Henry Baker wrote:
> In article <firstname.lastname@example.org>, email@example.com (Mark A
> Harrison) wrote:
> > Example: My former roomate (mid-80's) was a chip designer. He had
> > two giant systems on his desk, a lisp machine (TI Explorer?) and
> > an Apollo. He was always complaining about how inconvenient it
> > was that part of his work was done on the lisp machine (chip design)
> > and that the rest was done on the Apollo (word processing, email,
> > manufacturing apps).
> This is complete BS. The lisp machines had fabulous email systems,
> and Symbolics went to a great deal of trouble to make TeX run on its
> Lisp Machine.
Lisp machines may have had fabulous email systems, but how much good
does that do if the rest of the company is running on *another* email
system? You want to buy lisp machines for every secretary and marketing
rep, just so they can all use the same email system?
And who told you that TeX was an acceptable format for WP documents in
I realize this sounds goofy today, when email is 99+% IP/SMTP and every
system that supports email supports that standard, but even today you get
similar problems when some schmoe decides to run a braindead product like
MS-Mail -- every UNIX user on the system then has to either get a bitty
box crippled with an MS operating system or scream in rage at what MS-mail
does to the formatting as it makes its pathetic attempt to convert to
"standard" email format. Normally this is a mere annoyance, but if part
of the mail you're passing is sourcecode, getting the format hashed or
unexpected line breaks or quote characters inserted can kill you.

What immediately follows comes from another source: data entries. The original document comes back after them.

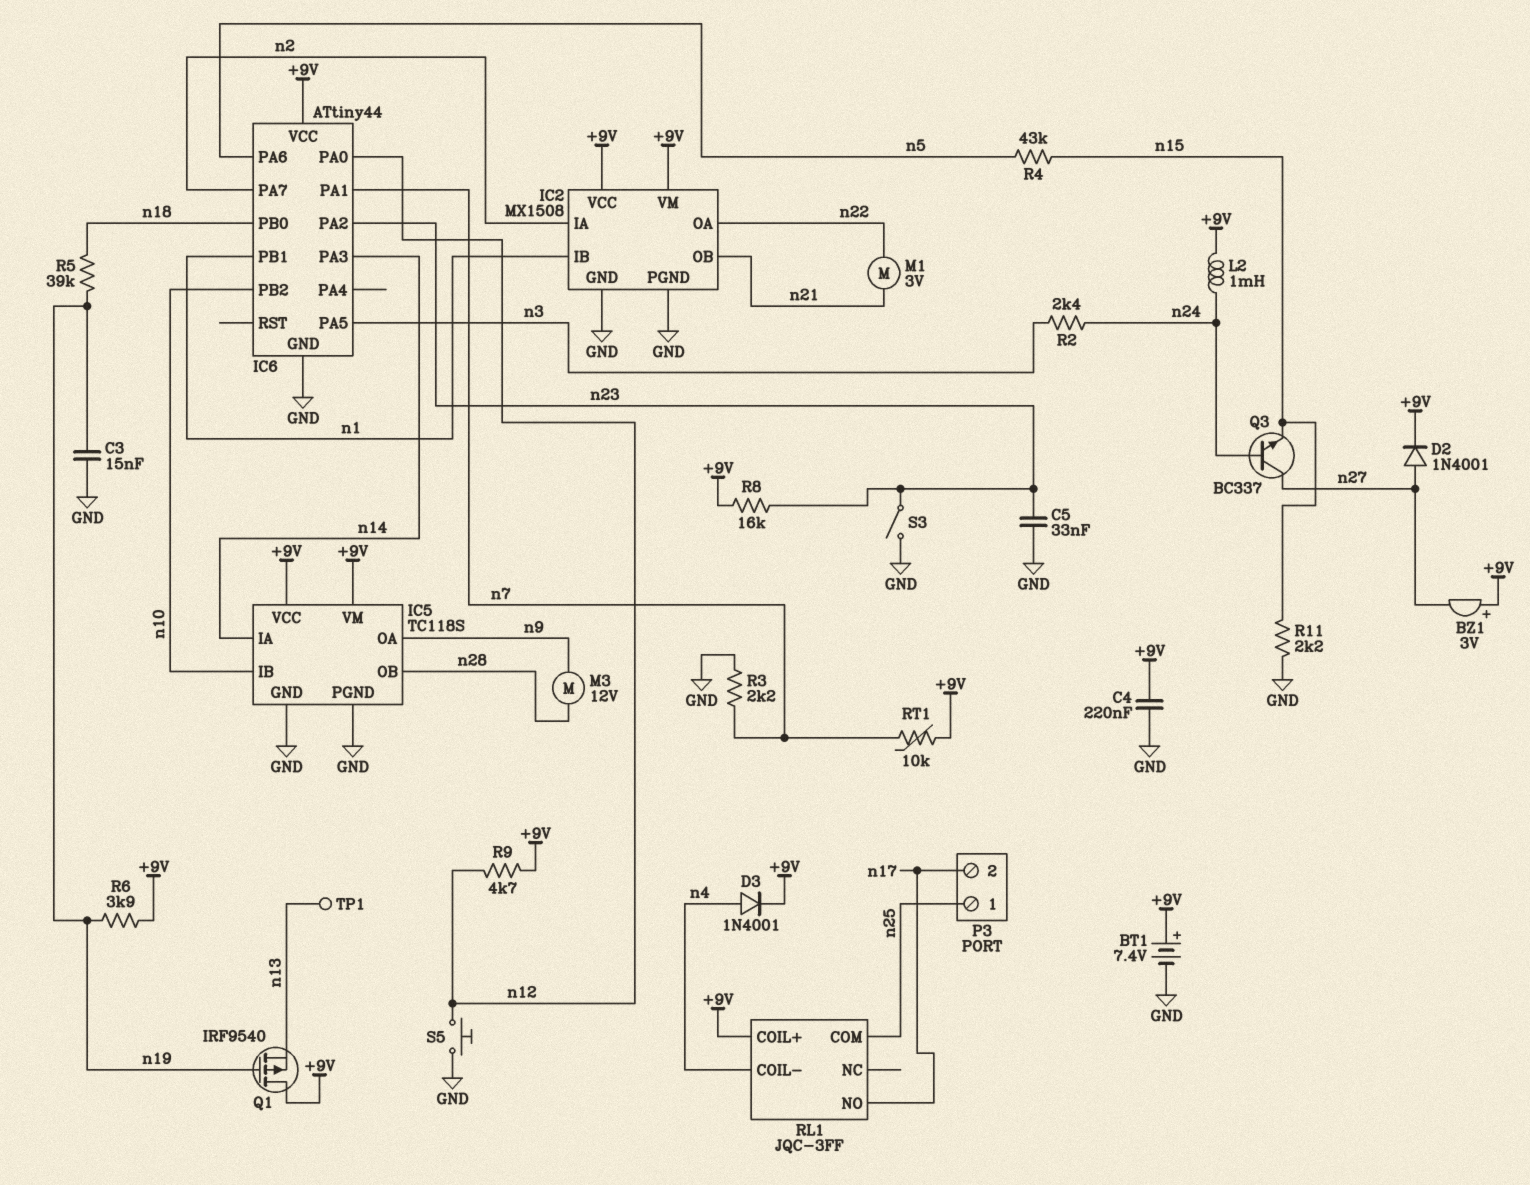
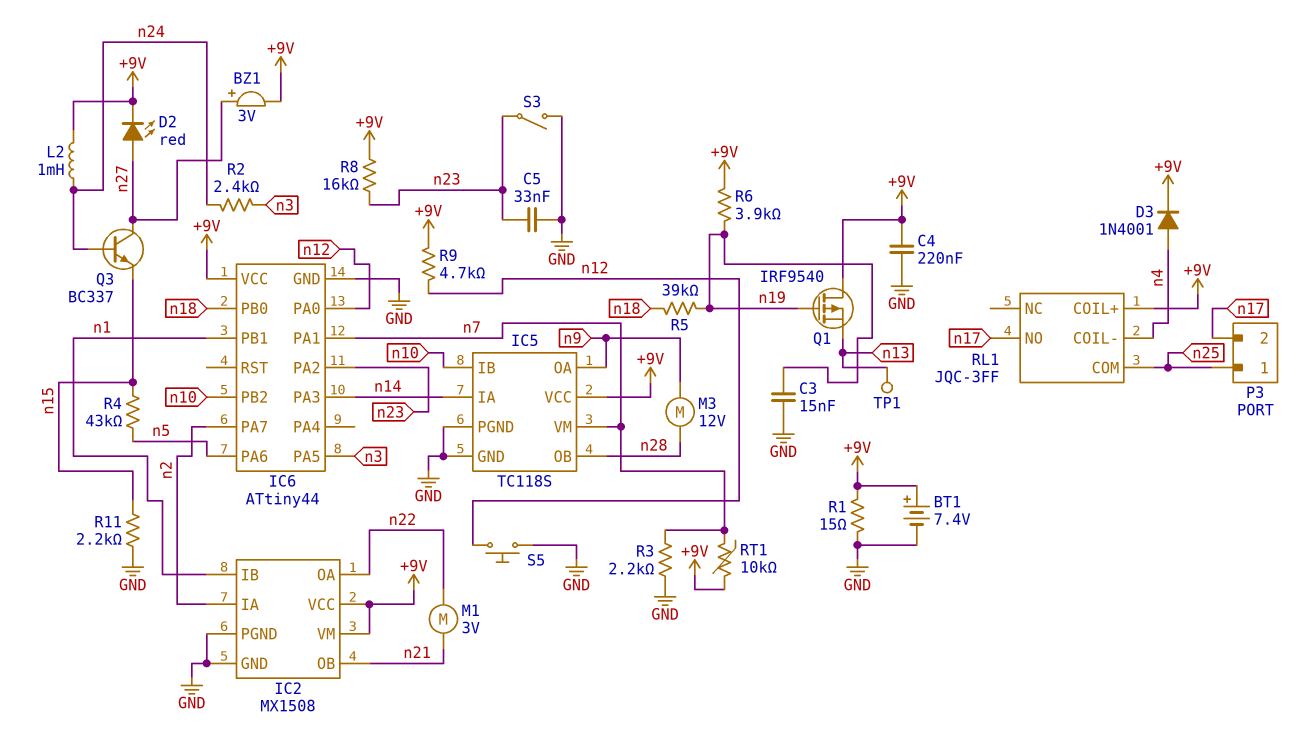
BZ1: buzzer 3V (plus +9V, minus n27) -> buzzer 3V (plus n27, minus +9V)
D2: diode 1N4001 (A n27, K +9V) -> LED red (A n27, K +9V)
IC5 pin VM: +9V -> n7
R1: none -> 15 (+9V, GND)

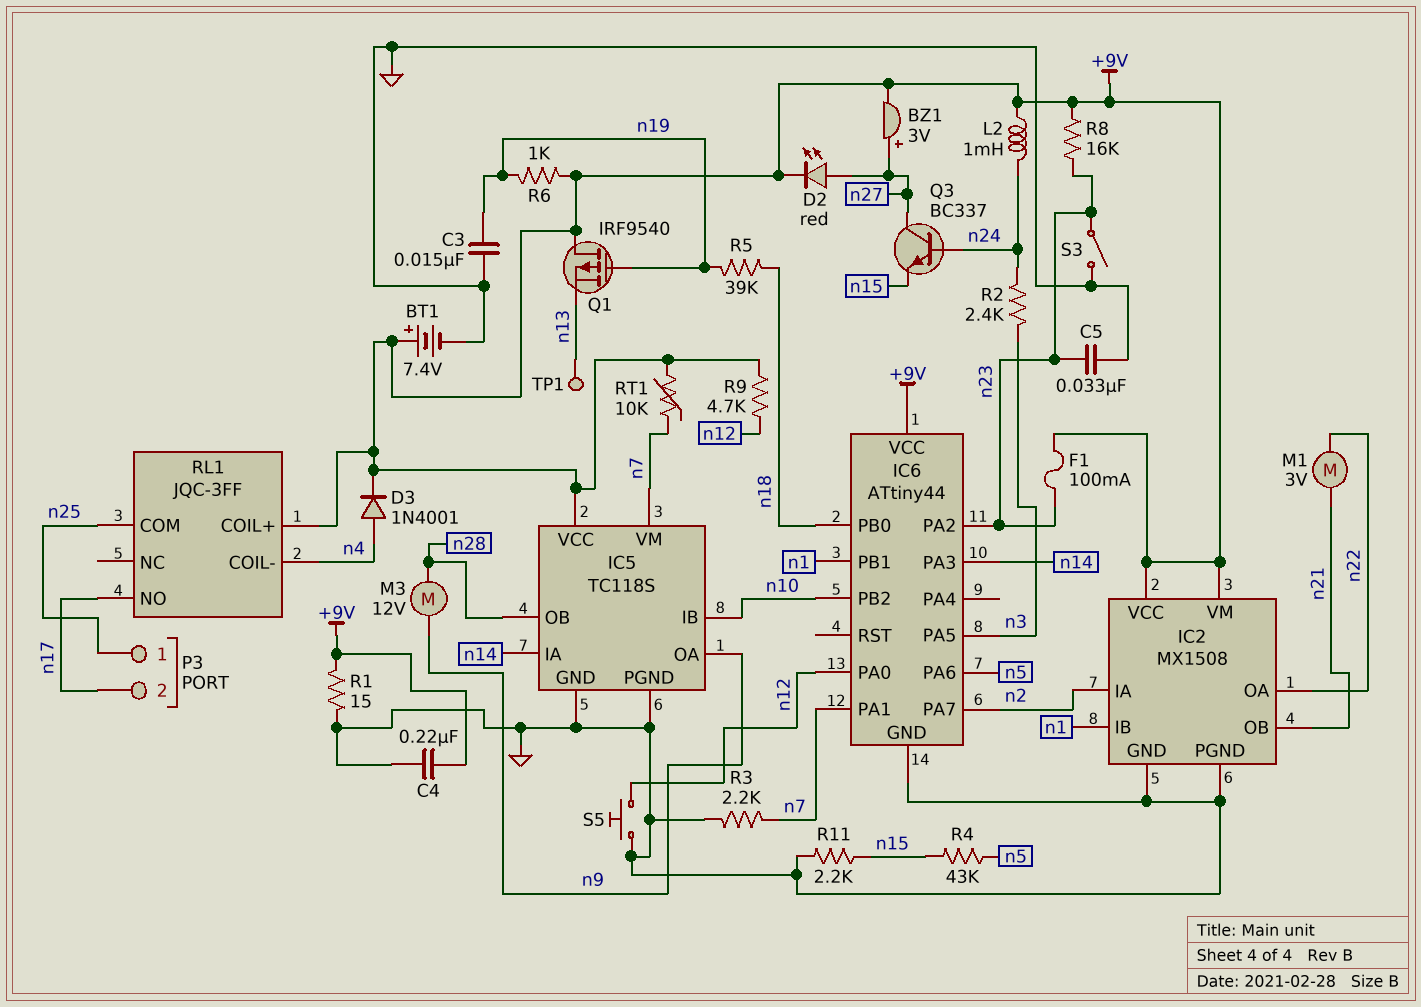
F1: none -> 100mA (+9V, n23)
R6: 3.9k (+9V, n19) -> 1k (+9V, n19)

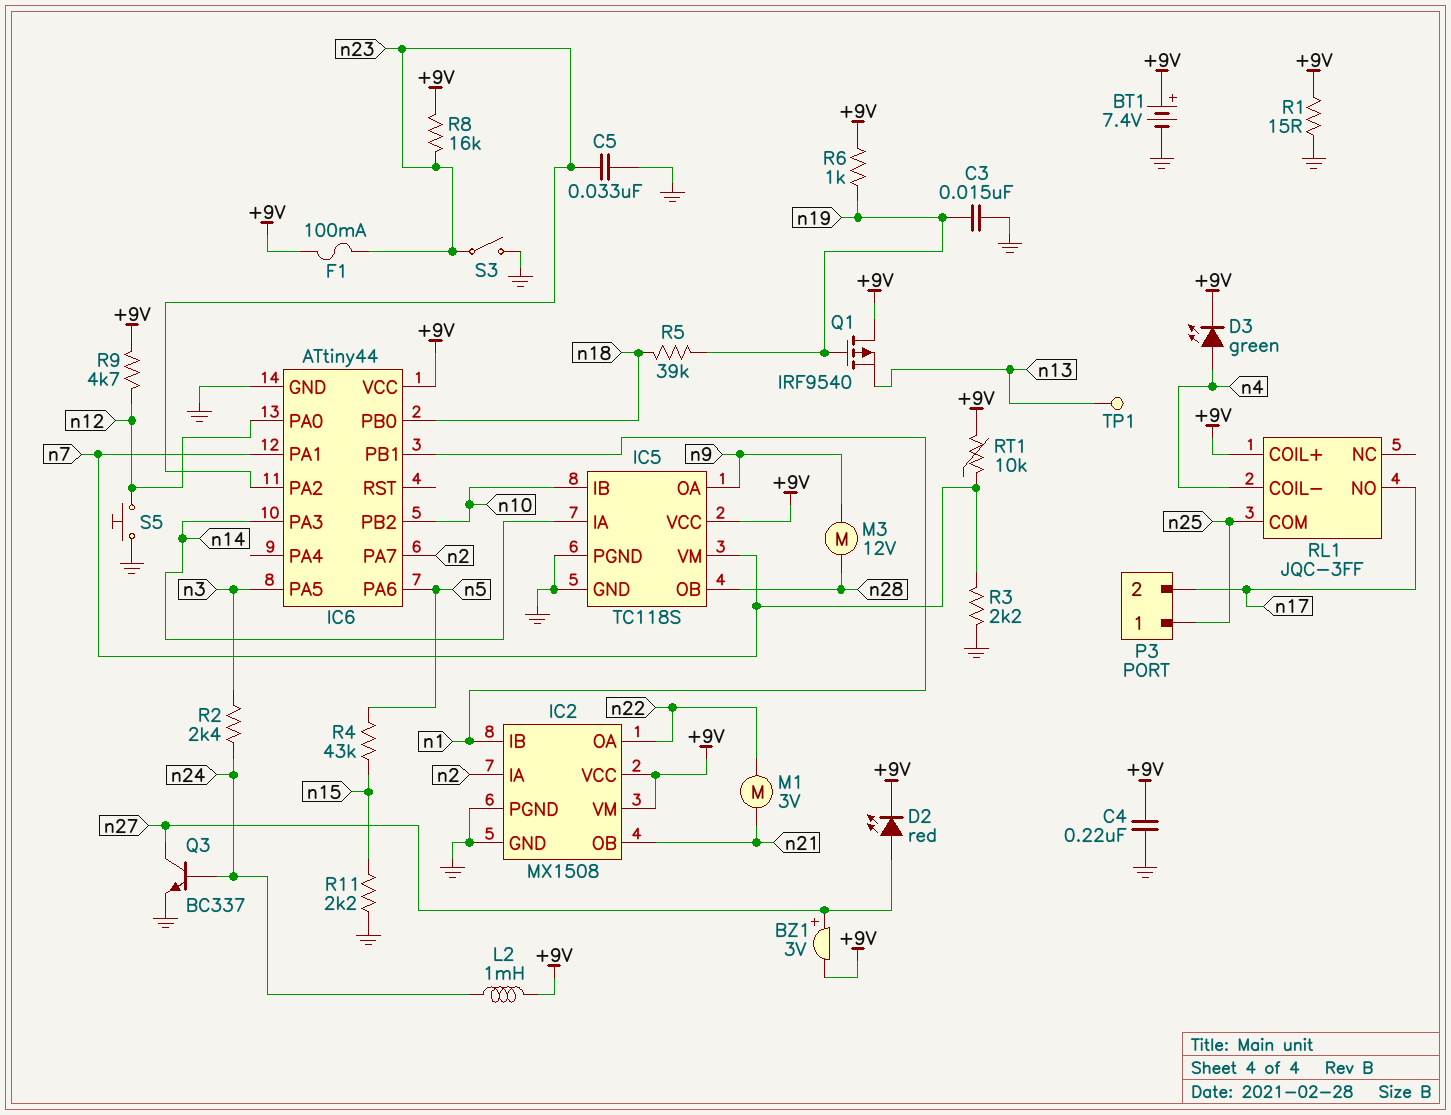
D3: diode 1N4001 (A n4, K +9V) -> LED green (A n4, K +9V)
Q3: NPN BC337 (B n24, C n27, E n15) -> NPN BC337 (B n24, C n27, E GND)

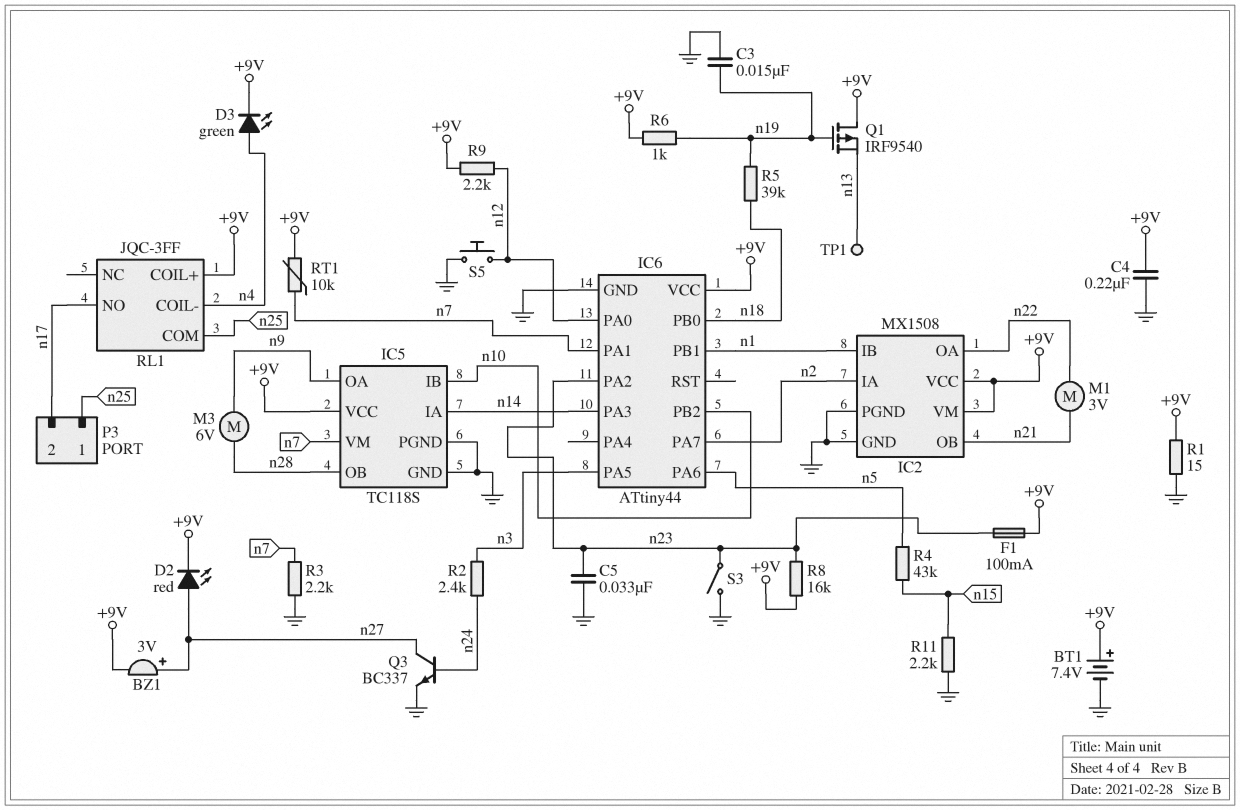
L2: 1mH (+9V, n24) -> none
M3: motor 12V (n9, n28) -> motor 6V (n9, n28)
R9: 4.7k (+9V, n12) -> 2.2k (+9V, n12)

If everybody else in the company was running some proprietary email system
and the lisp machine/software wasn't compatible with it (PC-pursuit anyone?

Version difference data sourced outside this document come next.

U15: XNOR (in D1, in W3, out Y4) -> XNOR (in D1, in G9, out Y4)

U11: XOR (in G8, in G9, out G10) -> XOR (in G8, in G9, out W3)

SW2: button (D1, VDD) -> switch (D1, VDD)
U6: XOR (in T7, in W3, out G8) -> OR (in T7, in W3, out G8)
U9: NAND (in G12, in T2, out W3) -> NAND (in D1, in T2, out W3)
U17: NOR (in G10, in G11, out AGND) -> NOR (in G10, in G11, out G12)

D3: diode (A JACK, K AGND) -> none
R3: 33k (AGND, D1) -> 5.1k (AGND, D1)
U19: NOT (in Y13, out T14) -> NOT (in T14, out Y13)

or FIDOmail? ) then it really doesn't matter how good the lisp machine's
email facilities are/were.
In exactly the same way, it doesn't matter how good any language is, if
it can't call out to the compiled C code that everyone else in the company
is writing and produce compiled modules that can be called from the C
that everyone else in the company is writing. Being good isn't enough;
email systems and development tools also have to fit in their environment.